▶ WRITTEN TASK 1:
Answer these from the game-week column:
(a) Who does the writer say is the most important player on offense?
(b) Which team comes to play on Sept 12?
(c) How did KU fare against that team last year?
▶ WRITTEN TASK 2:
Quote the game-week column between "What’s the most" and "impact in 2020?", inclusive.
*** DOCUMENT SECTION Section Begins ***
It’s game week! Let’s take a look at some burning questions you probably didn’t know you had. And don’t worry, I won’t waste space on dumb questions that nobody knows the answer to like “Will there be a season,” or obvious questions like “Who is the most important player on offense.” (Everybody knows it’s Pooka Williams.)
What’s the most important game on the schedule?
Well, it seems pretty obvious to me that it’s the first one. Coastal Carolina will be here on Sept 12, and there will be a football game played. Beyond that, we don’t know what will happen over the rest of the semester. So, it’s the only game guaranteed to be played - or as close to guaranteed as is possible in the current geopolitical climate.
But it’s important for other reasons as well, not the least of which is the fact that KU lost to these guys last year in an absolutely abysmal performance. Not only do the Jayhawks have amends to make, but they have a chance to make a huge statement to start off the season if they can pummel a team that the numbers say is a slight favorite.
What freshman is poised to make the greatest impact in 2020?
*** DOCUMENT SECTION Section Ends ***
*** AVAILABLE DATA Section Begins ***
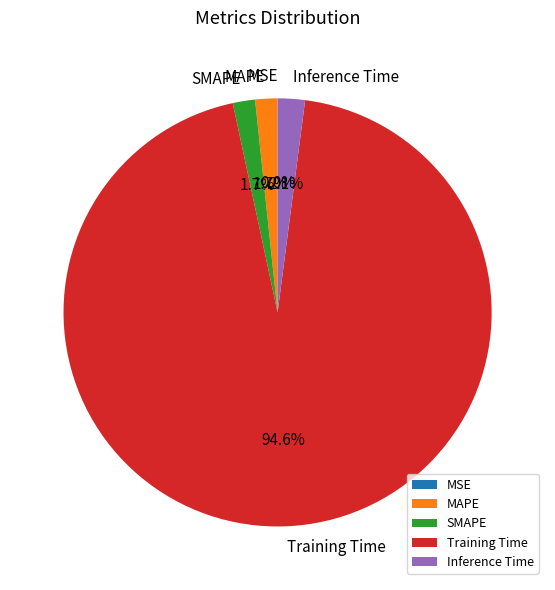

Is the sum of SMAPE and Inference Time greater than half?

No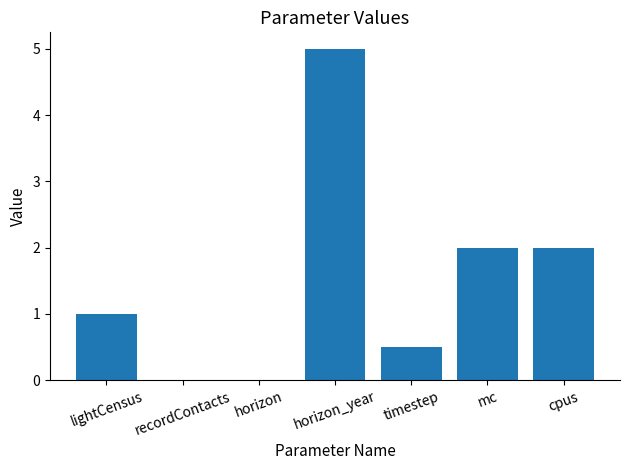

Count the number of categories in the chart.

7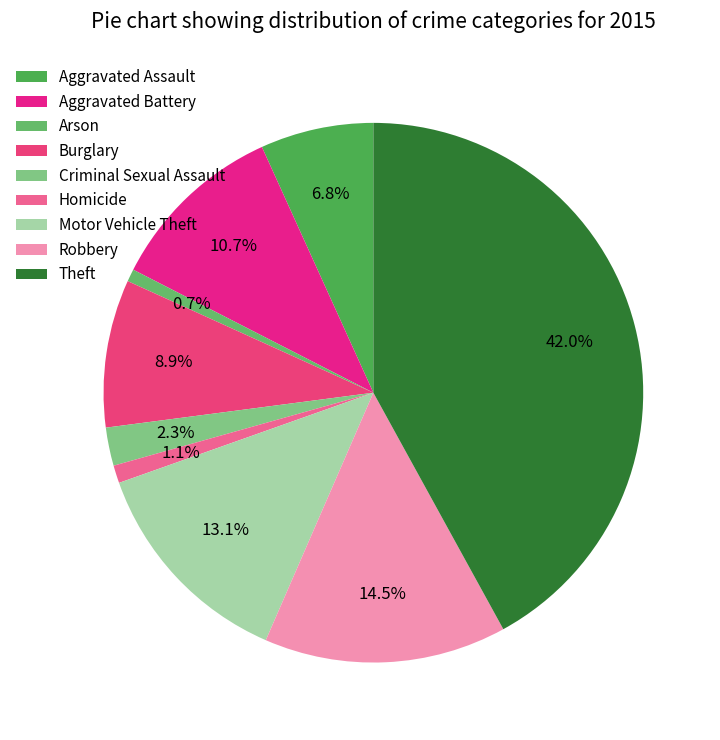

How many slices are in this pie chart?

9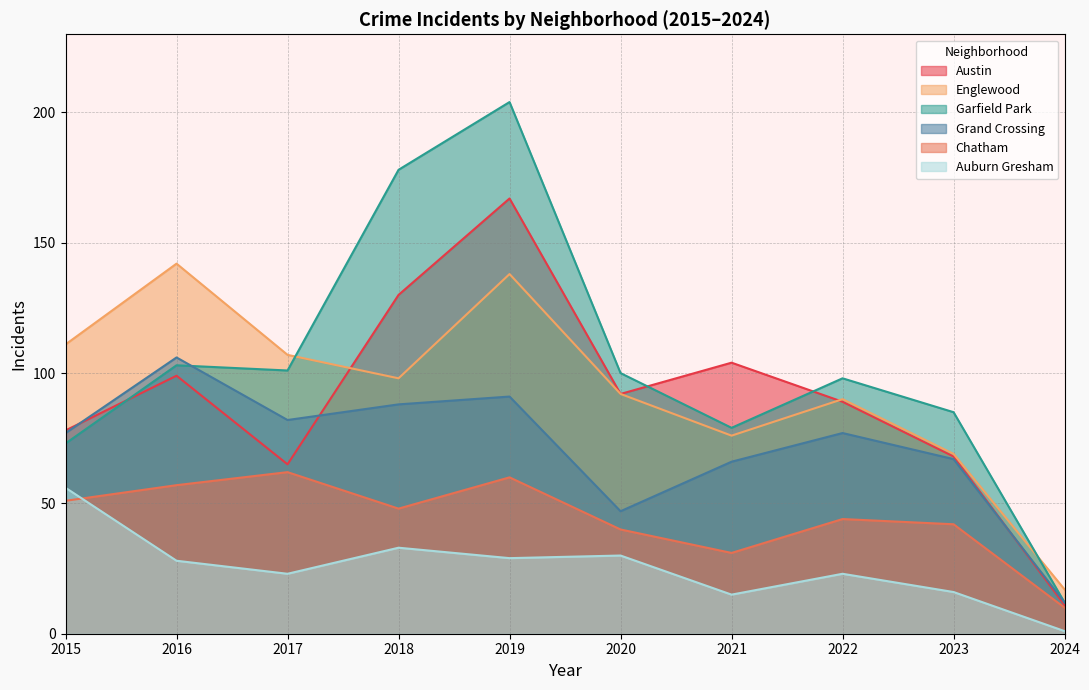

What is the average value of the Austin series?

90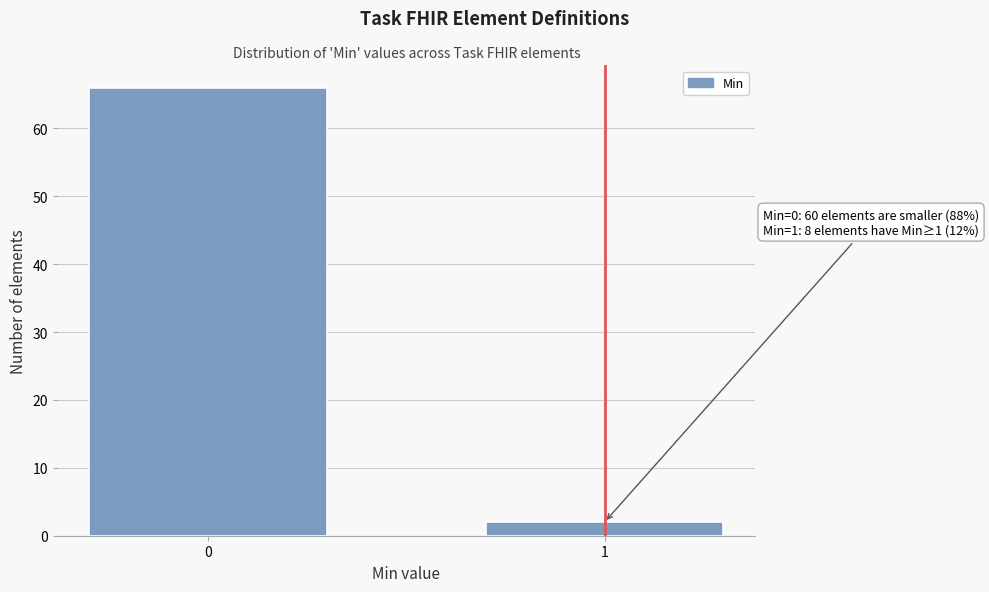

Reading right to left, list all the values displayed in this chart.

2	66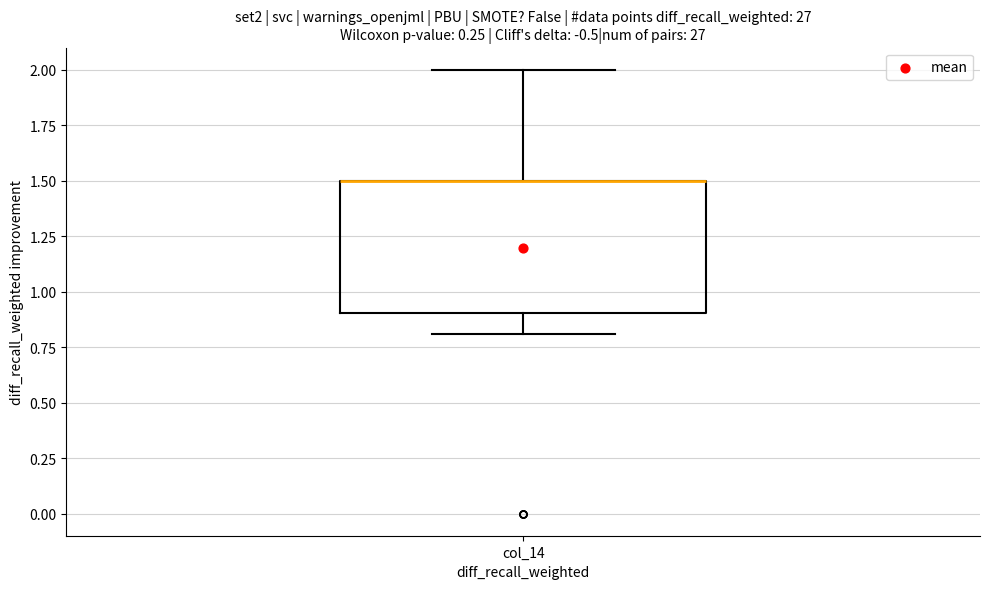

Where does the upper whisker of the box for col_14 end on the y-axis? The values are not printed on the chart, so give them approximately, as read against the axis.

2.0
*** AVAILABLE DATA Section Ends ***
▶ RESPONSE BOX 1:
(a) Pooka Williams
(b) Coastal Carolina
(c) KU lost to them in an absolutely abysmal performance.

▶ RESPONSE BOX 2:
What’s the most important game on the schedule?
Well, it seems pretty obvious to me that it’s the first one. Coastal Carolina will be here on Sept 12, and there will be a football game played. Beyond that, we don’t know what will happen over the rest of the semester. So, it’s the only game guaranteed to be played - or as close to guaranteed as is possible in the current geopolitical climate.
But it’s important for other reasons as well, not the least of which is the fact that KU lost to these guys last year in an absolutely abysmal performance. Not only do the Jayhawks have amends to make, but they have a chance to make a huge statement to start off the season if they can pummel a team that the numbers say is a slight favorite.
What freshman is poised to make the greatest impact in 2020?